What you are asked to do: Gather every line below that contains the word "axis", and copy each one out in full.

Records provided:
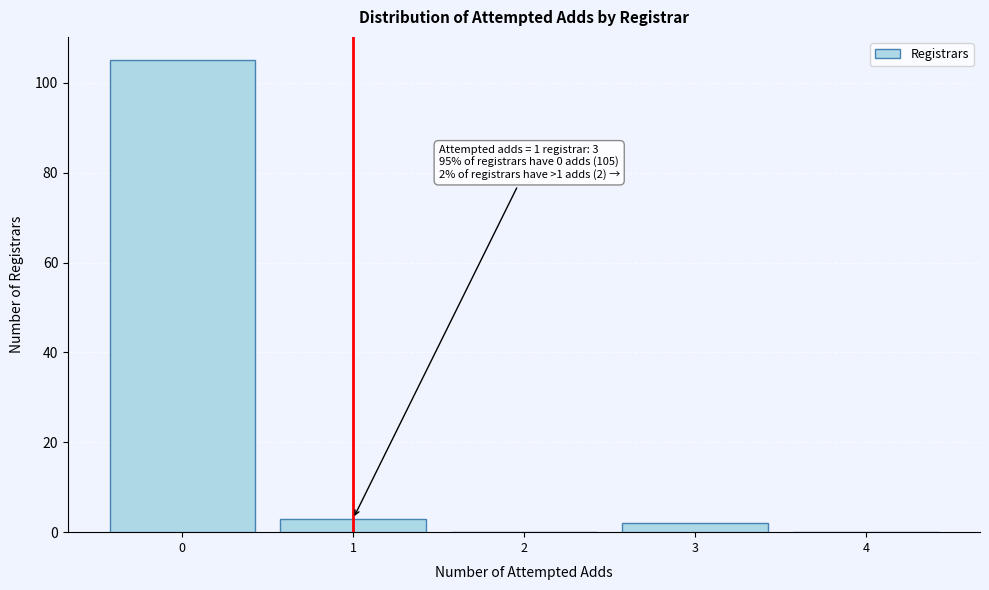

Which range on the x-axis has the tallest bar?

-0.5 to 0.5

---

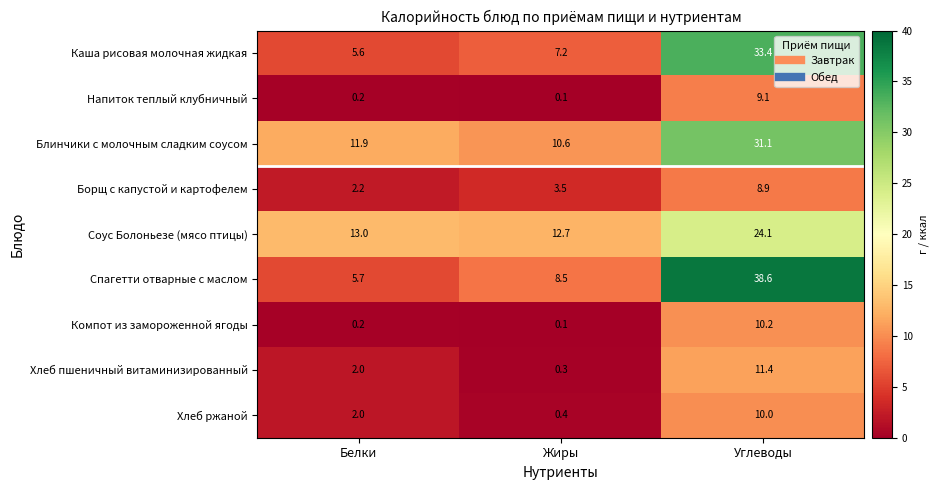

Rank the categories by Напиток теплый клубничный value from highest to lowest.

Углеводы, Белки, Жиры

==

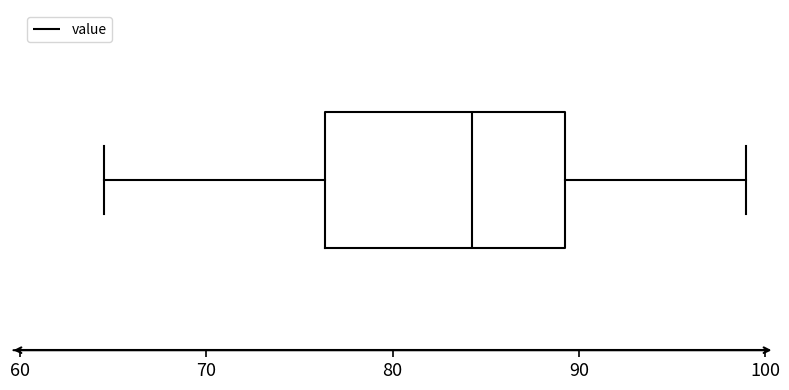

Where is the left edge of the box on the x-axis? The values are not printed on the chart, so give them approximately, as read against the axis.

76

Answer space:
Which range on the x-axis has the tallest bar?
Where is the left edge of the box on the x-axis? The values are not printed on the chart, so give them approximately, as read against the axis.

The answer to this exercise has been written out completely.